TASK BRIEF.
In the material below, the lines between the one holding "Add to wishlist" and the one holding "Mergi la un", inclusive, are to be set down word for word. Pictures stay out.

RECORDS SHOWN.
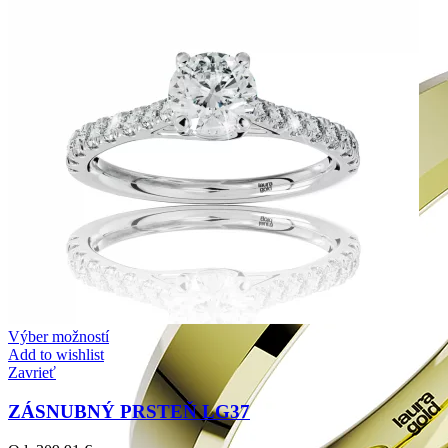
Výber možností
Add to wishlist
Zavrieť
ZÁSNUBNÝ PRSTEŇ LG37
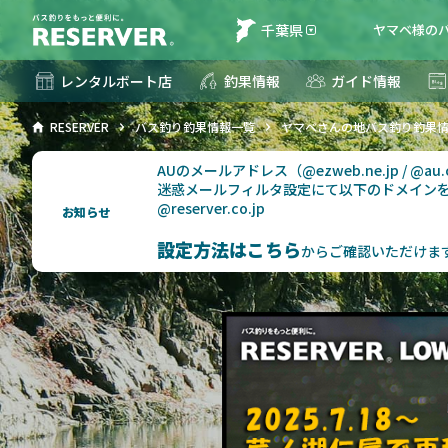
千葉県
ヤマベ様のバ
レンタルボート店
釣果情報
ガイド情報
RESERVER
バス釣り釣果情報一覧
ヤマベさんの地バス釣り釣果
AUのメールアドレス（@ezweb.ne.jp / @
迷惑メールフィルタ設定にて以下のドメイン
@reserver.co.jp
お知らせ
設定方法はこちら
からご確認いただけま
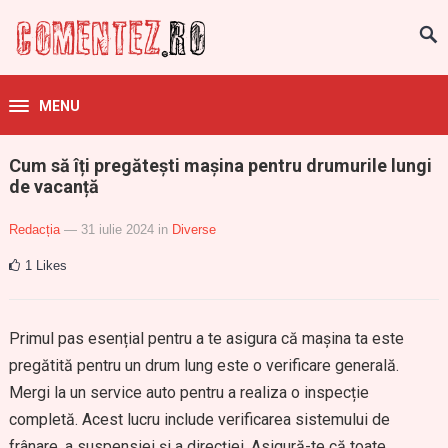
MENU
Cum să îți pregătești mașina pentru drumurile lungi
de vacanță
Redacția
— 31 iulie 2024
in
Diverse
1
Likes
Primul pas esențial pentru a te asigura că mașina ta este
pregătită pentru un drum lung este o verificare generală.
Mergi la un service auto pentru a realiza o inspecție
completă. Acest lucru include verificarea sistemului de
frânare, a suspensiei și a direcției. Asigură-te că toate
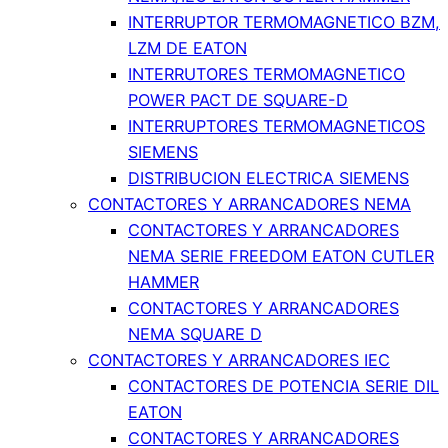
INTERRUPTOR TERMOMAGNETICO BZM,
LZM DE EATON
INTERRUTORES TERMOMAGNETICO
POWER PACT DE SQUARE-D
INTERRUPTORES TERMOMAGNETICOS
SIEMENS
DISTRIBUCION ELECTRICA SIEMENS
CONTACTORES Y ARRANCADORES NEMA
CONTACTORES Y ARRANCADORES
NEMA SERIE FREEDOM EATON CUTLER
HAMMER
CONTACTORES Y ARRANCADORES
NEMA SQUARE D
CONTACTORES Y ARRANCADORES IEC
CONTACTORES DE POTENCIA SERIE DIL
EATON
CONTACTORES Y ARRANCADORES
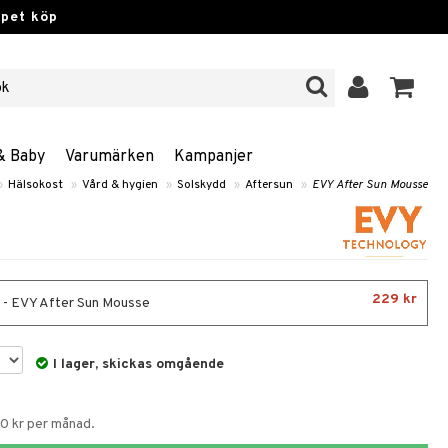
ppet köp
& Baby
Varumärken
Kampanjer
»
Hälsokost
»
Vård & hygien
»
Solskydd
»
Aftersun
»
EVY After Sun Mousse
229 kr
 - EVY After Sun Mousse
I lager, skickas omgående
60 kr per månad.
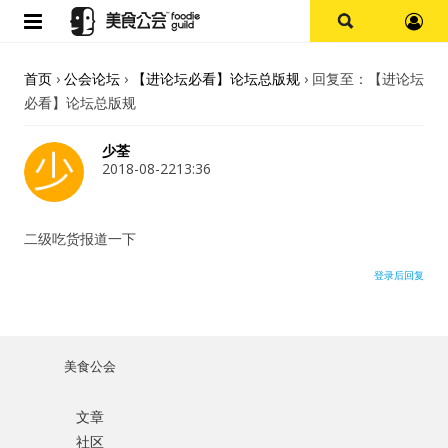
首页
首页
›
公会论坛
›
【进论坛必看】论坛总版规
›
回复至：【进论坛
必看】论坛总版规
论坛
少荃
探店报告
2018-08-2213:36
杭州
二级吃货报道一下
上海
登录后回复
其他
美食公会
美食杂谈
文章
用户名或Email
资讯
社区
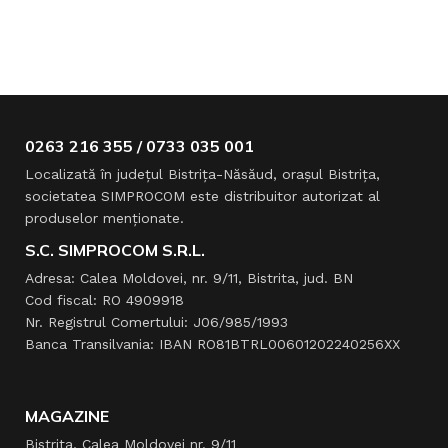
0263 216 355 / 0733 035 001
Localizată în judeţul Bistriţa-Năsăud, oraşul Bistriţa,
societatea SIMPROCOM este distribuitor autorizat al
produselor menţionate.
S.C. SIMPROCOM S.R.L.
Adresa: Calea Moldovei, nr. 9/11, Bistrita, jud. BN
Cod fiscal: RO 4909918
Nr. Registrul Comertului: J06/985/1993
Banca Transilvania: IBAN RO81BTRL00601202240256XX
MAGAZINE
Bistrița, Calea Moldovei nr. 9/11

SOLUTION.
Add to wishlist
Zavrieť
ZÁSNUBNÝ PRSTEŇ LG37
千葉県
ヤマベ様のバ
レンタルボート店
釣果情報
ガイド情報
RESERVER
バス釣り釣果情報一覧
ヤマベさんの地バス釣り釣果
AUのメールアドレス（@ezweb.ne.jp / @
迷惑メールフィルタ設定にて以下のドメイン
@reserver.co.jp
お知らせ
設定方法はこちら
からご確認いただけま
MENU
Cum să îți pregătești mașina pentru drumurile lungi
de vacanță
Redacția
— 31 iulie 2024
in
Diverse
1
Likes
Primul pas esențial pentru a te asigura că mașina ta este
pregătită pentru un drum lung este o verificare generală.
Mergi la un service auto pentru a realiza o inspecție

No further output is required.